Honestly, there is no good reason that born-digital content couldn’t get posted in digital/textual form rather than scanned pages.

The secure redactions created by other software would’ve been preserved, too. It’s inexcusable, IMO, to just scan the damn thing.

To be honest I bet they were scared the redacted sections would leak if they did it entirely digitally, due to ignorance of their own software. Not an excuse, but maybe an explanation.

is that how this works? throw up a disclaimer and i'm good?

i mean, it's fine they are in a tough spot and can't put up an accessible version right now. but that should maybe be answered in court in a year. and people will go to jail if it's a cover up, or not if it was an honest mistake.

The whole notion of 'i might stab you because i'm not good at knives' isn't really plausible to me. however, i'm totally willing to accept student drivers on the road, because everyone needs to learn _somehow_. Hopefully it's an honest mistake, or incompetence, and not anything sinister.

Unfortunately, this is a fairly common work around for govt sites. Same goes for designing a site for multiple browsers, just throw up a caveat that "site is best viewed in IE circa 2001" to avoid actually fixing the problem

This is the type of thing that I imagine the "data suckers" (Facebook, Google, Apple, Amazon) are able to do regularly with the complex data that they have and the advanced tools that they have at their disposal.

I can't see yet to what end that ability would be trained, but I consider that ability to be akin to the state's ability to see into my backyard from space: I know they can do it and it doesn't harm me immediately that they can, but there's something net negative about the power/ability imbalance that makes me feel uncomfortable. Of course nobody is going to use that awesome power on someone as inconsequential as me, but...

I wonder if the "data suckers" have any intention of creating a history of the world, in which no author imposes an interpretation of events. Besides remembering all the data, these companies have tools to parse the data and render it understandable, without imposing a meaning. Call it objective history. That would be valuable.

Surely the report isn't long enough to do this sort of thing? I mean...You can just read it, right?

(And I say this as the developer of the tools he'd likely be using...At least, he has a screenshot of our NER visualiser there.)

The unredacting part was originally borne out of my experiments with a word-level LSTM approach trained on everything the SCO had released. More relevantly, that part was quickly abandoned. It’s all about extracting date-referenced narrative text, and the combination of the NER and the dependency parser have been amazing.
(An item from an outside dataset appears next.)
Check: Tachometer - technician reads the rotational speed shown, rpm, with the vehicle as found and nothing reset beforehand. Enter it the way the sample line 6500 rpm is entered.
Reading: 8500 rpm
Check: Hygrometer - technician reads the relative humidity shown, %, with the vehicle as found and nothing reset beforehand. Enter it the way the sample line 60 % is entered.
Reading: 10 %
Together, they’ve let me begin an extension that dereferences relative dates and last names as though they were pronouns.

displaCy will make an appearance in the final “public” post I’m writing, as well as the tech post for the HN crowd. Thank you so much for your work on spaCy/displaCy!

All these NLP is great but the important question is what insights you gained from these that you didn’t had before?

Honestly just a list of names, people, places and dates mentioned in the document could be a boon to investigative journalists.

That was my prediction and hope. Judging by the DMs I’ve gotten, it was an accurate prediction. :)

I think he points out the ability to correlate non-report data (like airline flights) or to make it more obvious what is in the redacted sections. I am not sure how effective that will be, but overall NER counts and the relationships between people and a coherent timeline would be helpful.

The unredacting stuff was abandoned. It’s problematic even with training on other material from the SCO, and the ethics are fraught.

The correlation is where it’s at, no doubt.

It's a bit boring TBH. Basically OCR+NER, I guess some journalists have already done similar stuff using Google's NLP API.

Is there a central public place (wiki / github / ...) where people collaborate on annotating the Mueller Report?

That looks pretty cool!

Why not a Medium post?

The informal thread was really written for my followers on Twitter, which (mostly) comprise a very different demographic than HN. I use a different voice when speaking to mostly non-technical people. It’s the teacher/public speaker in me, I guess. :)

There will be a technical post later.